Clinical and economic impact of pharmacist interventions to identify drug-related problems in multidisciplinary cancer care: a prospective trial
Mené sur 438 patients atteints d'un cancer, cet essai prospectif évalue l'intérêt clinique et économique d'une intervention dirigée par le pharmacien puis validée par une équipe pluridisciplinaire en cancérologie afin de détecter les interactions médicamenteuses pouvant être rencontrées par les patients débutant un traitement anticancéreux
Résumé en anglais
Background: The prescription of antitumor drugs has often been associated with drug-related problems. Pretherapeutic multidisciplinary risk assessment programs including pharmaceutical care have been established to secure the initiation of injectable and oral antitumor therapies. This prospective cross-sectional double-center study evaluated the clinical and economic impact of the pharmacist in detecting drug-related problems in patients initiating antitumor therapies.

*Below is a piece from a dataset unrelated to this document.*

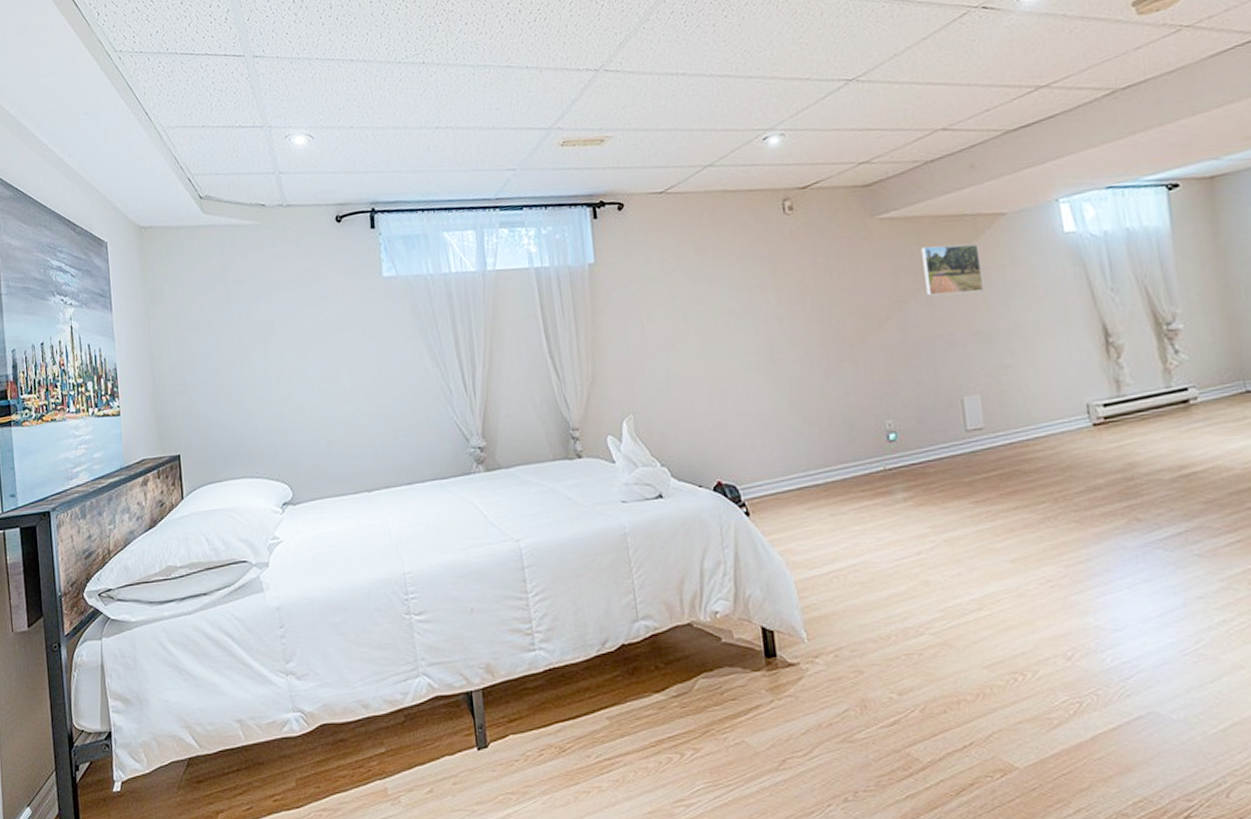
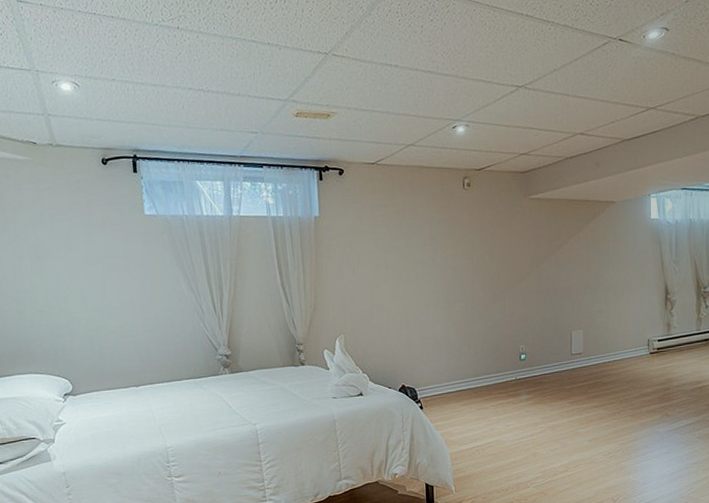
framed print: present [921,244,984,296] -> none [556,222,595,259]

Materials and Methods: Following pharmaceutical consultations, pharmaceutical interventions were validated by a multidisciplinary team. A committee of independent clinical experts assessed the potential clinical impact of drug-drug interactions. The association of clinical variables with pharmaceutical interventions was tested using a multivariate logistic regression model. Pharmacist cost of the program was assessed by valuing pharmacists’ time at their salaries and compared with potentially avoided costs.

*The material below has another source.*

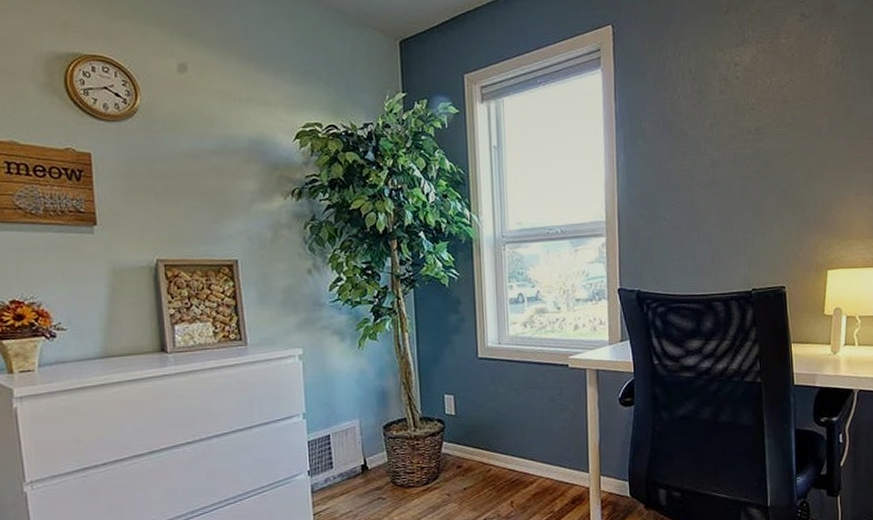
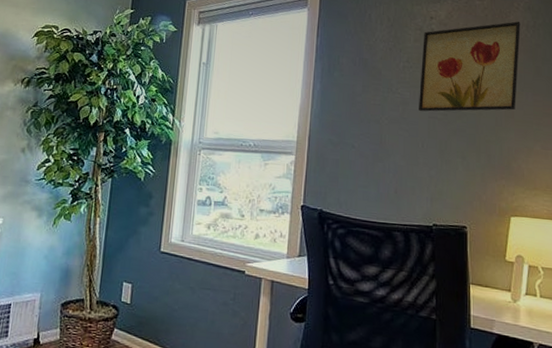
wall art: none [728,58,830,172] -> present [419,21,521,112]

Results: Four hundred thirty-eight patients with solid tumors were included: 62% males, mean age of 65 ± 13 years, and average of 6 medications. Half of the patients required at least one pharmaceutical intervention and independent factors associated with pharmaceutical interventions were the number of medications (5-9 vs <5: OR = 2.91 [95% CI 1.82-4.65], P < .001) and the type of antitumor treatment (immunotherapy vs intravenous chemotherapy: OR = 0.35 [95% CI 0.18-0.68], P = .002). One hundred seventy-four out of 266 pharmaceutical interventions (130 patients) involved clinically significant drug-drug interactions. Pharmacist costs were estimated to range between €4899 and €6125. Average costs were estimated at €11.4-14.3 per patient. Avoided hospitalization costs were estimated to be €180 633.
Conclusion: Clinical pharmacists contribute to the cost-effective reduction of drug-related problems in pre-therapeutic assessment programs for patients with cancer.